Tools for doing x way meta-analysis
Variants are matched using chr pos ref and alt. For this reason all 37 build results need to first be lifted over to 38. lift.wdl can be used to liftover results first if needed.
IMPORTANT: Studies need to be ordered by chr (1-22, x,y,mt) and position. Chromosome can be indicated with numbers 1-25 or 1-22, X, Y, MT, with or without 'chr' prefix and they will be internally coded to numerical values.
Workflow for data munging (liftover, harmonization with GnomAD, general QC) can be run for sumstats prior to meta-analysis: munge.wdl
meta_analysis.py is the main script for running meta-analysis for a single trait. Meta-analyses to be performed are specified with json configuration file. Example configuration in (data/conf.json). Script will try to align using both strands as well as by flipping ref vs. alt.
usage: meta_analysis.py [-h] [--not_quiet] [--leave_one_out] [--is_het_test]
[--pairwise_with_first] [--dont_allow_space]
[--chrom CHROM]
config_file path_to_res methods
Run x-way meta-analysis
positional arguments:
config_file Configuration file
path_to_res Result file
methods List of meta-analysis methods to compute separated by commas. Allowed values [n,inv_var,variance]
optional arguments:
-h, --help show this help message and exit
--not_quiet Print matching variants to stdout
--leave_one_out Do leave-one-out meta-analysis
--is_het_test Do heterogeneity tests based on Cochrans Q and output
het_p
--pairwise_with_first
Do pairwise meta-analysis with the first given study
--dont_allow_space Do not allow space as field delimiter
--chrom CHROM Restrict to given chromosome
--flip_indels Try variant aligning by flipping indels also. By default indels are not flipped
The configuration file should be a json file with these elements:
"name":"FINNGEN",
"file":"/Users/mitja/projects/finngen/META_ANALYSIS/I9_AF.gz",
"n_cases": 6570 , # number of cases. Used only if sample size weighted meta-analysis is used
"n_controls": 48378, # number of controls. Used only if sample size weighted meta-analysis is used
"chr":"CHR", #chromosome column name in the file
"pos":"POS", #position column name in the file
"ref":"Allele1", #reference allele column name in the file
"alt":"Allele2", #alternate allele column name in the file
"effect":"BETA", #effect size column name in the file
"effect_type":"beta", #is the effect column beta or or. In case of OR the value will be log transformed to beta.

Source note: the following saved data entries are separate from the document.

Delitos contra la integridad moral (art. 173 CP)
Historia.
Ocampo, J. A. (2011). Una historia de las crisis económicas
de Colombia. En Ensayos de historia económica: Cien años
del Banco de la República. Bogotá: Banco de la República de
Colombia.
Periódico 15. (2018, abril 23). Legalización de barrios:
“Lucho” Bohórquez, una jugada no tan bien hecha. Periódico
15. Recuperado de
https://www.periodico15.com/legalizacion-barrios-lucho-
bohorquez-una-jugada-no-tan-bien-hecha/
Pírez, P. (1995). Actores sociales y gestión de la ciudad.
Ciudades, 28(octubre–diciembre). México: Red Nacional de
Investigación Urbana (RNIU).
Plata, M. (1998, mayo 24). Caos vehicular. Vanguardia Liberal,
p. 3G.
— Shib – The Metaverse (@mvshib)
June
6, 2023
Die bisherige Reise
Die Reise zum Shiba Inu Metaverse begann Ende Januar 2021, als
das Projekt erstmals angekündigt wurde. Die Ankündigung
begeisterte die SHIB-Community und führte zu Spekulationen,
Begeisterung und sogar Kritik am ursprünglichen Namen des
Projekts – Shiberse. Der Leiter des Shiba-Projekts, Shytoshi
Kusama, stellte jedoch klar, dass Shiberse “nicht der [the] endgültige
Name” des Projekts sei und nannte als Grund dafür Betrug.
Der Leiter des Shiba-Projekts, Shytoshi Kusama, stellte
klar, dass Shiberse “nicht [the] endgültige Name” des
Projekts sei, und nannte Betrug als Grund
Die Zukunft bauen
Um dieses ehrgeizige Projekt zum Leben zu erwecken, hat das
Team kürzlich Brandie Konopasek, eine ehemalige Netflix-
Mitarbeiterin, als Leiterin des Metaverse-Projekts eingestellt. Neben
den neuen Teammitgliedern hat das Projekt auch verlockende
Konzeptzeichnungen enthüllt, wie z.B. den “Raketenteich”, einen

"pval":"p.value" # effect size column name in the file
"se":"SE" <- this parameter is optional. If given for compared studies additional p-value will be added using this as a weight for z-score.
meta_analysis.py supports 3 different meta-analysis methods
N
: purely weight by sample size and use z-score from p-value,variance
: weight z-score from p-value by variance,inv_var
: regular inverse variance weighted betas meta-analysis.
inv_var
is recommeneded if betas and variances are comparable. In case of combining data from different models (e.g.) linear vs. logistic you should use sample size weighted meta.